So I’m about to become a college graduate. It leaves me with feelings I can’t quite explain. I feel old, but young at the same time. I feel educated, but have more questions. I’m excited, but also a bit nervous. Emotionally, I’m waffling; trying to figure out if I’m a pancake or a piece of toast but finding that I’m something in between.
After all, I’m faced with big changes: leaving college, entering the world, trying not to die early, working, eating healthy, exercising, avoiding clowns, sharks and United Airlines, building new relationships, all these new post-college considerations are daunting!It’s the same feeling you get when you’re faced with a half-eaten, day-old, soggy Taco Bell burrito in the trash can; you aren’t really sure about it but you feel obligated to dive in anyway.
I must say the college education exchange rate was horrible. I turned in like, hundreds of papers and documents for just one diploma that fits on a measly 8.5’’x11’’ piece of cardstock. Really, Goshen?
I give you thousands of little green rectangles for one off-white rectangle printed in the basement of your AD building? I don’t need a degree in geometry to know that I’ve been conned… Or a degree in candy making to know that I’ve been suckered… or a degree in East Asian Elevator Horticulture to know that I’ve been hosed, shafted and bamboo-zled. Heh. I’ll stop.
All I’m saying is that it would be nice if my college education deal at least included a cool bumper sticker that my mom and dad could use to publicly brag, unsolicited and unashamedly, to the world that they’re “proud parents of a college graduate.”
But seriously, a college education has got to be worth more than a paper diploma, right?
Tuesday evening, I was out on the town, long boarding with my good friend David Bontrager. Carving back and forth along 8th street, we looked so “college:” David brought the long hair, young scruff and chiseled good looks, and I had on a cool looking sweatshirt.
We came across two dudes in an alley who complimented us on our boards, and we started talking to them. One guy – who I’ll refer to as Character 1 – was smoking a cigarette and plastered out of his mind, swaying back and forth.
Only 18-years-old, Character 1 was super friendly and was really interested in us: asking our names, where we were from, what we were studying. I answered the questions with rehearsed precision, but one of his questions made me stumble: “Why?” He abruptly asked. “Why what?” I asked back. “Why are you in school?”
I was caught off guard by the existential profundity that had suddenly appeared in our conversation that hitherto consisted of words like ‘dudee,’ ‘broo!’ and ‘sickkk.’ He explained that he went to 6 different high schools before his sophomore year and eventually dropped out. School wasn’t for him.

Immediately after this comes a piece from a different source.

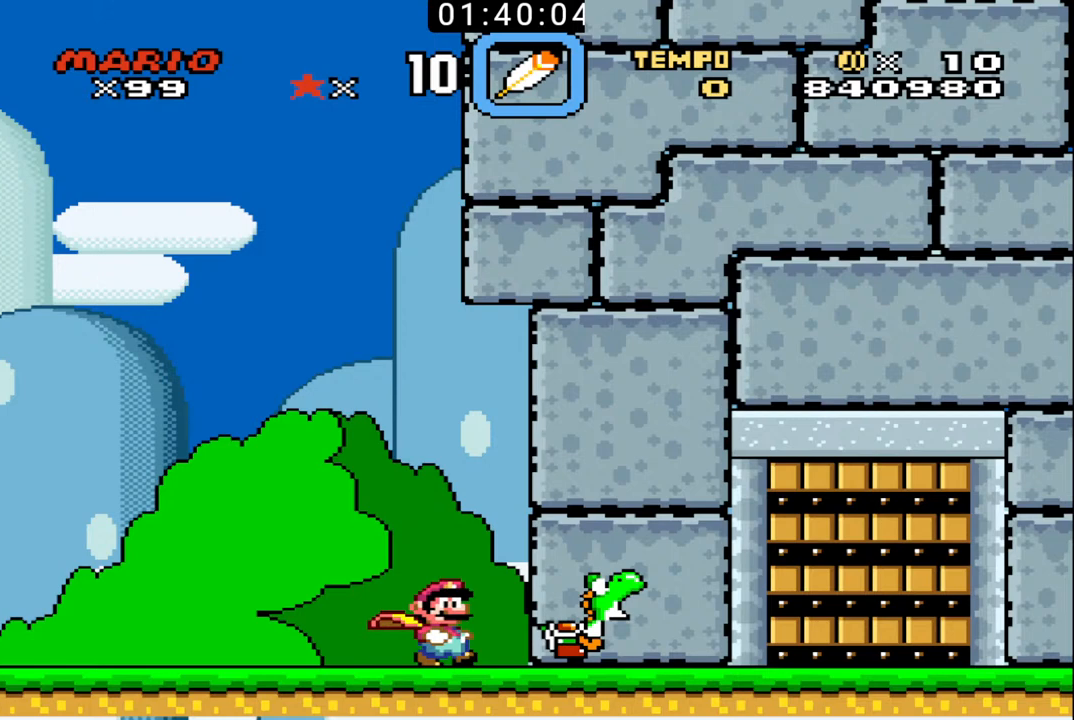
{"buttons": [], "events": []}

“I like learning,” I replied, which he didn’t seem to understand. Granted it was a pretty terrible answer. It’s as if I was asked, “Why?” “Why what?” “Why are you eating that half-eaten, day-old soggy Taco Bell burrito from the trash can?” and I reply, “I was hungry.”

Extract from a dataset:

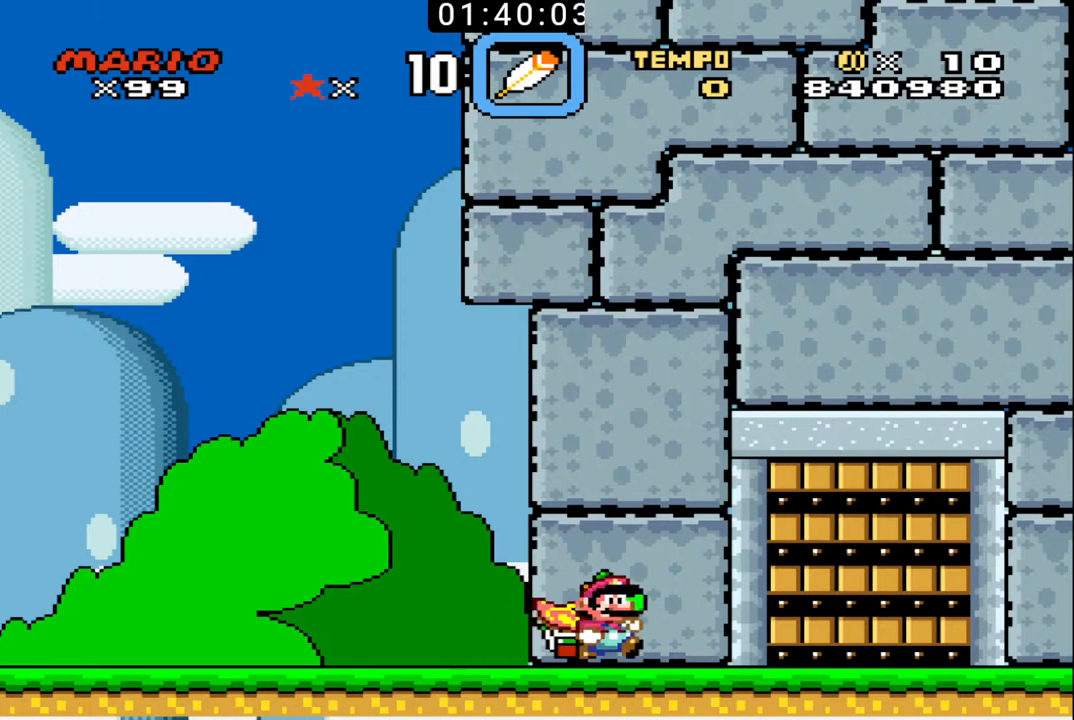
{"buttons": [], "events": []}
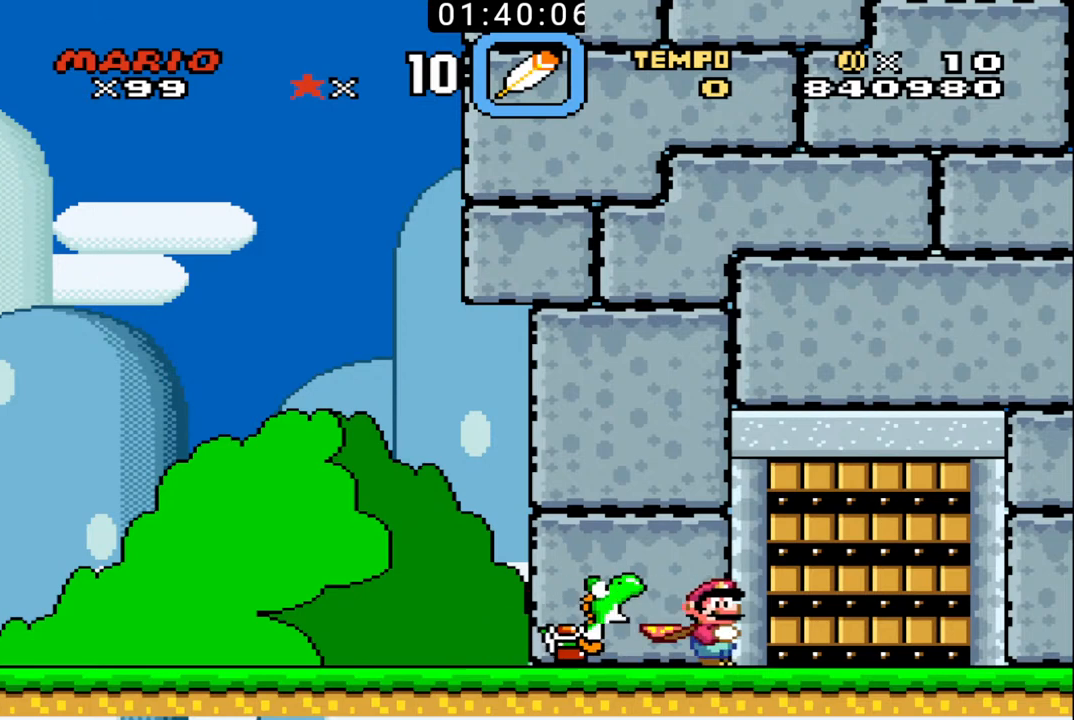
{"buttons": [], "events": []}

Obviously I was hungry, the question was really asking about my inner motivations. It was asking me to reflect on the reasons, inspirations and explanations for my behavior. What causes me to do the things that I do? Why I am here?

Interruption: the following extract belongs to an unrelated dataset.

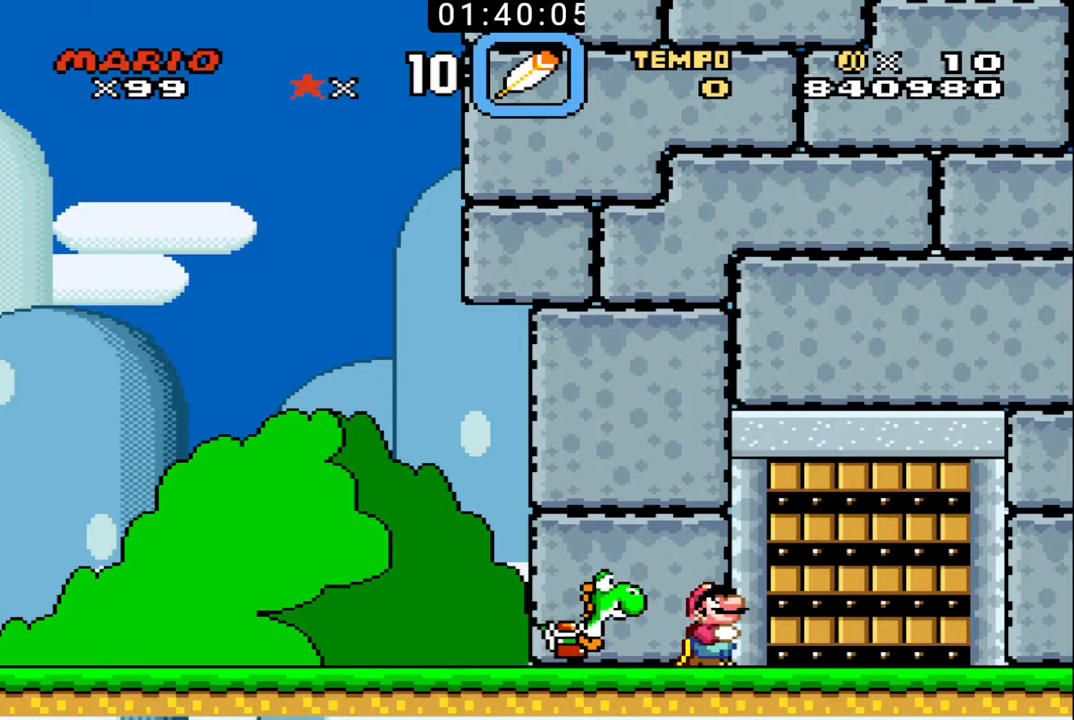
{"buttons": [], "events": []}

Why am I here? In school at Goshen College, that is. I suppose I’m here because I’m a winner in the lottery of birth, one of 7 percent in the world lucky enough to receive a college education. (For comparison, it’s estimated that 7 percent of United flyers are roughed up by clowns and thrown into a pool of sharks for refusing to miss a flight.)
No, the real reason I’m here is because I love Goshen College. It’s a salad bowl of liberal and conservative ideologues, a unique cultural microcosm in the heart of the U.S. It’s a furnace of clashing ideas, agendas, religions and experiences that burns ever so passionately.
At Goshen College you’re forced to synthesize and deconstruct your experience over and over again and then write a Moodle response on how it felt. You’re asked to critique, challenge and question yourself, others and everything around you. Academia is hot and intense – if you can’t handle the heat, then Higher Ed may not be for you either.
As for me, I’ve loved it. More than anything else in college, I learned to ask, “Why?” in a thousand different ways, even though the answers aren’t always there.
And for that, I’m thankful for my little off-white rectangle, because it doesn’t say that my college education has given a bunch of well-rehearsed answers; it says I now know how to ask the right questions. Questions like, “Why am I here?” and “Why does this half-eaten, day-old soggy burrito taste so good?”